(Work to complete):
Copy each line of the data below, character for character.

Content starts

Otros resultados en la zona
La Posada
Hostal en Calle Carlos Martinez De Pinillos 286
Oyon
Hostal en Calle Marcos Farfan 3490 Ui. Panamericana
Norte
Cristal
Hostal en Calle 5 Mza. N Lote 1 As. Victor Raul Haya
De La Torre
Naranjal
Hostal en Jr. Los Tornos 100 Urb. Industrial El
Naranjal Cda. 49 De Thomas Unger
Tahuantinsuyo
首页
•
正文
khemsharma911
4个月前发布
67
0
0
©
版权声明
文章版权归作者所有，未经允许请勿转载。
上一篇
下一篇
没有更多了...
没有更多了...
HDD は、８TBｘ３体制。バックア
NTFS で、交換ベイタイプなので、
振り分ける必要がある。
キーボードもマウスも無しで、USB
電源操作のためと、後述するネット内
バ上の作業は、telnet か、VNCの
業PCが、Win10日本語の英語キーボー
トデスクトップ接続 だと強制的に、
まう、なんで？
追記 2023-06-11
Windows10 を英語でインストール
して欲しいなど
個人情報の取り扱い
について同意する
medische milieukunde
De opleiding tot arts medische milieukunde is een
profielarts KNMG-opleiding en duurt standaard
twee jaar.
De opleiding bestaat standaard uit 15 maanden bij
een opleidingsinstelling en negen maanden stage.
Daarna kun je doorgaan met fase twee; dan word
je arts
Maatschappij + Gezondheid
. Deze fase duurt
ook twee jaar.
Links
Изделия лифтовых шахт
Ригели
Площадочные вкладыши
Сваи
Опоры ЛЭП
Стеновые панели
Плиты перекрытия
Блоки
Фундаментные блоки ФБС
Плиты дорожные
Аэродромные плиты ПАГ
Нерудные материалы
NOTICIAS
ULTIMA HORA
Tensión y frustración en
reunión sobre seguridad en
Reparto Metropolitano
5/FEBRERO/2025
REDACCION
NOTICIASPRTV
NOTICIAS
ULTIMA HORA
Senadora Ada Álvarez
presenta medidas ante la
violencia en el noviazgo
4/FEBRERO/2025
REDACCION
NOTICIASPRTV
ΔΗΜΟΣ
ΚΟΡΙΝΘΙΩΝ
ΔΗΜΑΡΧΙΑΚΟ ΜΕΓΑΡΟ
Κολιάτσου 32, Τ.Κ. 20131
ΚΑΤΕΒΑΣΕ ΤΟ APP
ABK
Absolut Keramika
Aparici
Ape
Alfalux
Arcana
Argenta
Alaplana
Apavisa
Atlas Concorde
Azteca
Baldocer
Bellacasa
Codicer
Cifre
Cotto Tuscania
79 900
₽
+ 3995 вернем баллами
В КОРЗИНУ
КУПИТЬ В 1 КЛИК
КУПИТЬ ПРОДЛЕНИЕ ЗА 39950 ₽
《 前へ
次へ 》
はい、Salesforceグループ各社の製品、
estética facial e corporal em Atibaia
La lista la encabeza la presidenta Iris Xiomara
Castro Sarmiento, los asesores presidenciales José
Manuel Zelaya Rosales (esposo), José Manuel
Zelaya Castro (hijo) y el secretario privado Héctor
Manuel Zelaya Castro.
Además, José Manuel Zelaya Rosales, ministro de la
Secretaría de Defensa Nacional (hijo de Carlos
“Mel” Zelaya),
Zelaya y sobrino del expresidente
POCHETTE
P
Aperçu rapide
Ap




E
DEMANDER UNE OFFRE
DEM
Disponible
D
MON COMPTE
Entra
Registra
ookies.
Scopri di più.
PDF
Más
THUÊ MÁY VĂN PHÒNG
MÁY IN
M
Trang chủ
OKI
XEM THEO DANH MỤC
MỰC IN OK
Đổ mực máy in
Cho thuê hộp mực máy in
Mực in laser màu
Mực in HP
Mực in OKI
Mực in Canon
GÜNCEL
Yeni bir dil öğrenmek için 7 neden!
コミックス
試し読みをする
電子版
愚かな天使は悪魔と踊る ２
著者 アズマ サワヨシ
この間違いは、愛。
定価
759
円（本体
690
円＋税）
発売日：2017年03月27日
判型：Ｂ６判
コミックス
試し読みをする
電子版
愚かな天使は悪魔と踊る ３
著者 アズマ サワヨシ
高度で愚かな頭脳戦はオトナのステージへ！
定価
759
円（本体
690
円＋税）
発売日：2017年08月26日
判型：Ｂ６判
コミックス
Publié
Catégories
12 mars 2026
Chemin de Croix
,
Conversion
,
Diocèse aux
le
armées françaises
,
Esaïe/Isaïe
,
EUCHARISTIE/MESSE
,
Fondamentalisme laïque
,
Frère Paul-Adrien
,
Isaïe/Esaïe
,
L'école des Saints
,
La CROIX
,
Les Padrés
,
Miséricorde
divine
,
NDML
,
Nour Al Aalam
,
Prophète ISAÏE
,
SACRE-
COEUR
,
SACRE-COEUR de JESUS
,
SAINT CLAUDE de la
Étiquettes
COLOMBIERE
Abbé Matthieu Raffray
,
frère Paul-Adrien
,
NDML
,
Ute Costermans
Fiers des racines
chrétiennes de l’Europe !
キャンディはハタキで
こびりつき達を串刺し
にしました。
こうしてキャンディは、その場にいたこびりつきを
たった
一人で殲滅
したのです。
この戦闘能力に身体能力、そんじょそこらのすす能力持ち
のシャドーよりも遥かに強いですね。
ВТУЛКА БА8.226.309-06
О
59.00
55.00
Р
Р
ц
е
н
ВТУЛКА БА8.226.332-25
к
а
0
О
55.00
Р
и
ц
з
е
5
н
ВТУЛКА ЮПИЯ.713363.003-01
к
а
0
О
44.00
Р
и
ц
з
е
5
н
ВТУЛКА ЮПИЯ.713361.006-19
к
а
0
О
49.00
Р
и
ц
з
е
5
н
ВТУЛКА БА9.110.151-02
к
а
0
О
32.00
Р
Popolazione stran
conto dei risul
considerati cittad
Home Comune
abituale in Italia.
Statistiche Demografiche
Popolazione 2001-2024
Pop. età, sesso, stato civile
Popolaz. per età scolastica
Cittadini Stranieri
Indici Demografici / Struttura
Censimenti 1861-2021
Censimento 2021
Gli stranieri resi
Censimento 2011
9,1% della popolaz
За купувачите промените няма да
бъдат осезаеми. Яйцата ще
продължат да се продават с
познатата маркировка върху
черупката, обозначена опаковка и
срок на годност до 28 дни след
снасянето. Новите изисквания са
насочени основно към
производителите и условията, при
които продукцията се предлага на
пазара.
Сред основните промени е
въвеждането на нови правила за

Content ends

(Output below):
Otros resultados en la zona
La Posada
Hostal en Calle Carlos Martinez De Pinillos 286
Oyon
Hostal en Calle Marcos Farfan 3490 Ui. Panamericana
Norte
Cristal
Hostal en Calle 5 Mza. N Lote 1 As. Victor Raul Haya
De La Torre
Naranjal
Hostal en Jr. Los Tornos 100 Urb. Industrial El
Naranjal Cda. 49 De Thomas Unger
Tahuantinsuyo
首页
•
正文
khemsharma911
4个月前发布
67
0
0
©
版权声明
文章版权归作者所有，未经允许请勿转载。
上一篇
下一篇
没有更多了...
没有更多了...
HDD は、８TBｘ３体制。バックア
NTFS で、交換ベイタイプなので、
振り分ける必要がある。
キーボードもマウスも無しで、USB
電源操作のためと、後述するネット内
バ上の作業は、telnet か、VNCの
業PCが、Win10日本語の英語キーボー
トデスクトップ接続 だと強制的に、
まう、なんで？
追記 2023-06-11
Windows10 を英語でインストール
して欲しいなど
個人情報の取り扱い
について同意する
medische milieukunde
De opleiding tot arts medische milieukunde is een
profielarts KNMG-opleiding en duurt standaard
twee jaar.
De opleiding bestaat standaard uit 15 maanden bij
een opleidingsinstelling en negen maanden stage.
Daarna kun je doorgaan met fase twee; dan word
je arts
Maatschappij + Gezondheid
. Deze fase duurt
ook twee jaar.
Links
Изделия лифтовых шахт
Ригели
Площадочные вкладыши
Сваи
Опоры ЛЭП
Стеновые панели
Плиты перекрытия
Блоки
Фундаментные блоки ФБС
Плиты дорожные
Аэродромные плиты ПАГ
Нерудные материалы
NOTICIAS
ULTIMA HORA
Tensión y frustración en
reunión sobre seguridad en
Reparto Metropolitano
5/FEBRERO/2025
REDACCION
NOTICIASPRTV
NOTICIAS
ULTIMA HORA
Senadora Ada Álvarez
presenta medidas ante la
violencia en el noviazgo
4/FEBRERO/2025
REDACCION
NOTICIASPRTV
ΔΗΜΟΣ
ΚΟΡΙΝΘΙΩΝ
ΔΗΜΑΡΧΙΑΚΟ ΜΕΓΑΡΟ
Κολιάτσου 32, Τ.Κ. 20131
ΚΑΤΕΒΑΣΕ ΤΟ APP
ABK
Absolut Keramika
Aparici
Ape
Alfalux
Arcana
Argenta
Alaplana
Apavisa
Atlas Concorde
Azteca
Baldocer
Bellacasa
Codicer
Cifre
Cotto Tuscania
79 900
₽
+ 3995 вернем баллами
В КОРЗИНУ
КУПИТЬ В 1 КЛИК
КУПИТЬ ПРОДЛЕНИЕ ЗА 39950 ₽
《 前へ
次へ 》
はい、Salesforceグループ各社の製品、
estética facial e corporal em Atibaia
La lista la encabeza la presidenta Iris Xiomara
Castro Sarmiento, los asesores presidenciales José
Manuel Zelaya Rosales (esposo), José Manuel
Zelaya Castro (hijo) y el secretario privado Héctor
Manuel Zelaya Castro.
Además, José Manuel Zelaya Rosales, ministro de la
Secretaría de Defensa Nacional (hijo de Carlos
“Mel” Zelaya),
Zelaya y sobrino del expresidente
POCHETTE
P
Aperçu rapide
Ap




E
DEMANDER UNE OFFRE
DEM
Disponible
D
MON COMPTE
Entra
Registra
ookies.
Scopri di più.
PDF
Más
THUÊ MÁY VĂN PHÒNG
MÁY IN
M
Trang chủ
OKI
XEM THEO DANH MỤC
MỰC IN OK
Đổ mực máy in
Cho thuê hộp mực máy in
Mực in laser màu
Mực in HP
Mực in OKI
Mực in Canon
GÜNCEL
Yeni bir dil öğrenmek için 7 neden!
コミックス
試し読みをする
電子版
愚かな天使は悪魔と踊る ２
著者 アズマ サワヨシ
この間違いは、愛。
定価
759
円（本体
690
円＋税）
発売日：2017年03月27日
判型：Ｂ６判
コミックス
試し読みをする
電子版
愚かな天使は悪魔と踊る ３
著者 アズマ サワヨシ
高度で愚かな頭脳戦はオトナのステージへ！
定価
759
円（本体
690
円＋税）
発売日：2017年08月26日
判型：Ｂ６判
コミックス
Publié
Catégories
12 mars 2026
Chemin de Croix
,
Conversion
,
Diocèse aux
le
armées françaises
,
Esaïe/Isaïe
,
EUCHARISTIE/MESSE
,
Fondamentalisme laïque
,
Frère Paul-Adrien
,
Isaïe/Esaïe
,
L'école des Saints
,
La CROIX
,
Les Padrés
,
Miséricorde
divine
,
NDML
,
Nour Al Aalam
,
Prophète ISAÏE
,
SACRE-
COEUR
,
SACRE-COEUR de JESUS
,
SAINT CLAUDE de la
Étiquettes
COLOMBIERE
Abbé Matthieu Raffray
,
frère Paul-Adrien
,
NDML
,
Ute Costermans
Fiers des racines
chrétiennes de l’Europe !
キャンディはハタキで
こびりつき達を串刺し
にしました。
こうしてキャンディは、その場にいたこびりつきを
たった
一人で殲滅
したのです。
この戦闘能力に身体能力、そんじょそこらのすす能力持ち
のシャドーよりも遥かに強いですね。
ВТУЛКА БА8.226.309-06
О
59.00
55.00
Р
Р
ц
е
н
ВТУЛКА БА8.226.332-25
к
а
0
О
55.00
Р
и
ц
з
е
5
н
ВТУЛКА ЮПИЯ.713363.003-01
к
а
0
О
44.00
Р
и
ц
з
е
5
н
ВТУЛКА ЮПИЯ.713361.006-19
к
а
0
О
49.00
Р
и
ц
з
е
5
н
ВТУЛКА БА9.110.151-02
к
а
0
О
32.00
Р
Popolazione stran
conto dei risul
considerati cittad
Home Comune
abituale in Italia.
Statistiche Demografiche
Popolazione 2001-2024
Pop. età, sesso, stato civile
Popolaz. per età scolastica
Cittadini Stranieri
Indici Demografici / Struttura
Censimenti 1861-2021
Censimento 2021
Gli stranieri resi
Censimento 2011
9,1% della popolaz
За купувачите промените няма да
бъдат осезаеми. Яйцата ще
продължат да се продават с
познатата маркировка върху
черупката, обозначена опаковка и
срок на годност до 28 дни след
снасянето. Новите изисквания са
насочени основно към
производителите и условията, при
които продукцията се предлага на
пазара.
Сред основните промени е
въвеждането на нови правила за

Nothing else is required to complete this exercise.